● **Activity**
Please return the full listing word for word, leaving out any pictures.

● **Records supplied**
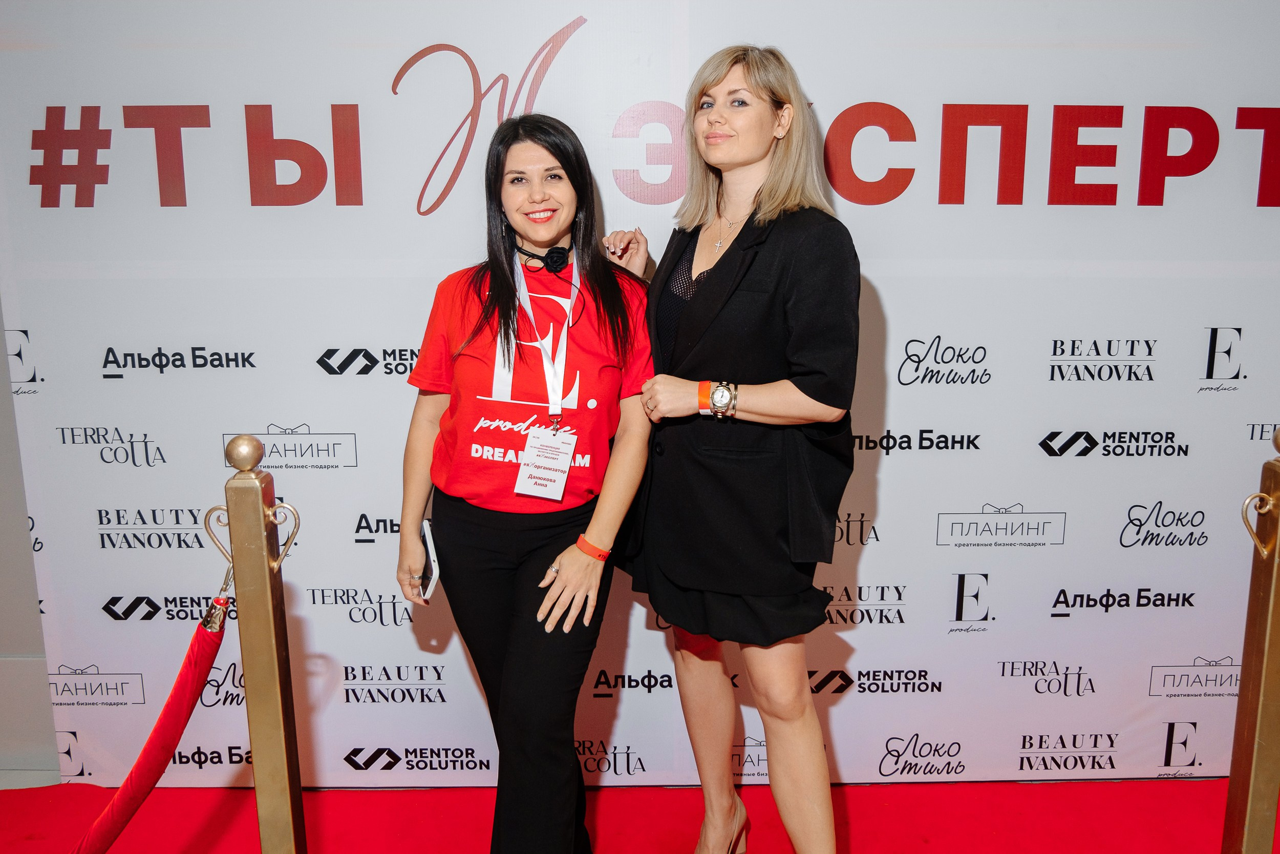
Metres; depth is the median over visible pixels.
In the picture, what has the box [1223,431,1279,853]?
stanchion
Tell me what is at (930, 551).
backdrop banner
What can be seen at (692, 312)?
woman
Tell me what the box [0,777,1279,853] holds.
red carpet
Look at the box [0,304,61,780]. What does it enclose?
wall
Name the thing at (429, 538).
smartphone
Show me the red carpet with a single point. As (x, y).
(364, 792)
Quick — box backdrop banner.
[0,0,1279,800]
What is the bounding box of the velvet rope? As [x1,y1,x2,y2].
[66,597,230,853]
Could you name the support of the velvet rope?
hanging from the stanchion at (274, 648)
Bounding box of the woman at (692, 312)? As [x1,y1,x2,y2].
[601,42,864,853]
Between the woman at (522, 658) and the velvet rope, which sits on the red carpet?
the woman at (522, 658)
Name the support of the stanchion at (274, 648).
on the red carpet
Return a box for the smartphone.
[416,517,441,601]
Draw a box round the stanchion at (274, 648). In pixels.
[209,431,305,853]
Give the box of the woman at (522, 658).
[394,113,657,853]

● **Result for this exercise**
Metres; depth is the median over visible pixels.
In the picture, what has the box [1223,431,1279,853]?
stanchion
Tell me what is at (930, 551).
backdrop banner
What can be seen at (692, 312)?
woman
Tell me what the box [0,777,1279,853] holds.
red carpet
Look at the box [0,304,61,780]. What does it enclose?
wall
Name the thing at (429, 538).
smartphone
Show me the red carpet with a single point. As (x, y).
(364, 792)
Quick — box backdrop banner.
[0,0,1279,800]
What is the bounding box of the velvet rope? As [x1,y1,x2,y2].
[66,597,230,853]
Could you name the support of the velvet rope?
hanging from the stanchion at (274, 648)
Bounding box of the woman at (692, 312)? As [x1,y1,x2,y2].
[601,42,864,853]
Between the woman at (522, 658) and the velvet rope, which sits on the red carpet?
the woman at (522, 658)
Name the support of the stanchion at (274, 648).
on the red carpet
Return a box for the smartphone.
[416,517,441,601]
Draw a box round the stanchion at (274, 648). In pixels.
[209,431,305,853]
Give the box of the woman at (522, 658).
[394,113,657,853]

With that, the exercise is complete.